I was pleasantly surprised to bump into Chris Brookes – a long-time dragonfly enthusiast and photographer – who informed me that 10 years ago Warren Heath used to be superb, but had gradually gone downhill to neglect, and if anything Bramshill Plantation is the better choice these days.

The stream apparently used to produce at least half-a-dozen Golden-ringed, but the foliage had increased to a level which was uncomfortable for both dragonfly and human; the path more or less concealed making every footfall precarious.

A saving grace was the clearing which still managed to provide Black and Common Darters, Keeled Skimmers, Beautiful Demoiselles a few immature Common Darter and a patrolling Brown Hawker. Chris kindly pointed out this perfectly-perched female Black Darter.

Black Darter - female
Black Darter – female

A male Southern Hawker appeared briefly over the reservoir, and Downy were still (annoyingly) present ready to scare off any appearance from visiting Brilliant.
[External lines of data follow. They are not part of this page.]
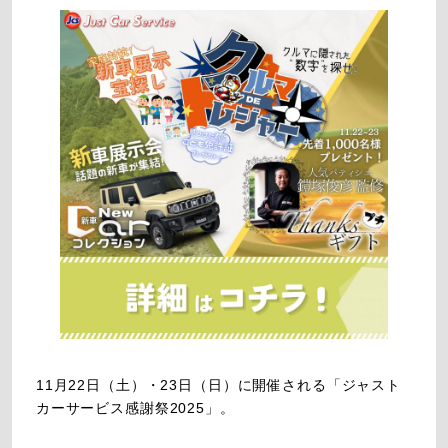
11月22日（土）・23日（日）に開催される「ジャスト
カーサービス感謝祭2025」。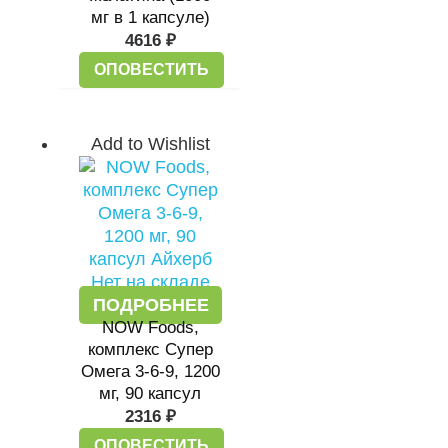
мг в 1 капсуле)
4616
₽
ОПОВЕСТИТЬ
Add to Wishlist
Нет на складе
ПОДРОБНЕЕ
NOW Foods,
комплекс Супер
Омега 3-6-9, 1200
мг, 90 капсул
2316
₽
ОПОВЕСТИТЬ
A bonus were the Small Red-eyed damsels which I kept an eye out for after being informed by a regular visitor.

Christchurch Common/Ramsdown (Wednesday 23rd July)
Christchurch Common was a far more enjoyable experience; very hot and humid with little shelter, but still plenty of Black and Common Darters and Emerald damselflies to keep me amused.

Black Darter - female
Black Darter – female

Some of the pools were close to drying out completely, but this didn’t seem to bother the pleasing displays of all the above plus Four-spotted and Broad-bodied Chasers and at least one male Emperor on each with the occasional ovipositing female.

Common Emerald - male
Common Emerald – male

Small Red damselflies were scattered throughout the heath, and a pleasing sight were yet more male Emperors and the occasional Brown Hawker hawking across the heath itself.

Black Darter - male
Black Darter – male

I’d promised myself to keep the walking down to a minimum, but couldn’t resist a stroll to the far end to take in the bulk of the old railway, being greeted by crossing Common Lizards and a Buzzard who was just about to perch on a telegraph pole before spotting me at the last minute and changing its mind.

Further along an immature Migrant rose and disappeared, and back at the crossroads an immature female Southern Hawker kept me busy as she chose a perch almost perfectly concealed within the branches of an overhanging tree.

Southern Hawker - immature female
Southern Hawker – female

I called in to Ramsdown afterwards for a gander, hoping a few hawkers would be feeding in the clearing, but maybe it was still too early in the day – or indeed the season – for the spectacle. The pool below Ramsdown Hill offered the best activity with a repeat of the species listed above, including a higher and healthier population of Small Red damsels.

A brief call in at the all but dry pool at least provided a male Common Hawker to complete my local species list for the year.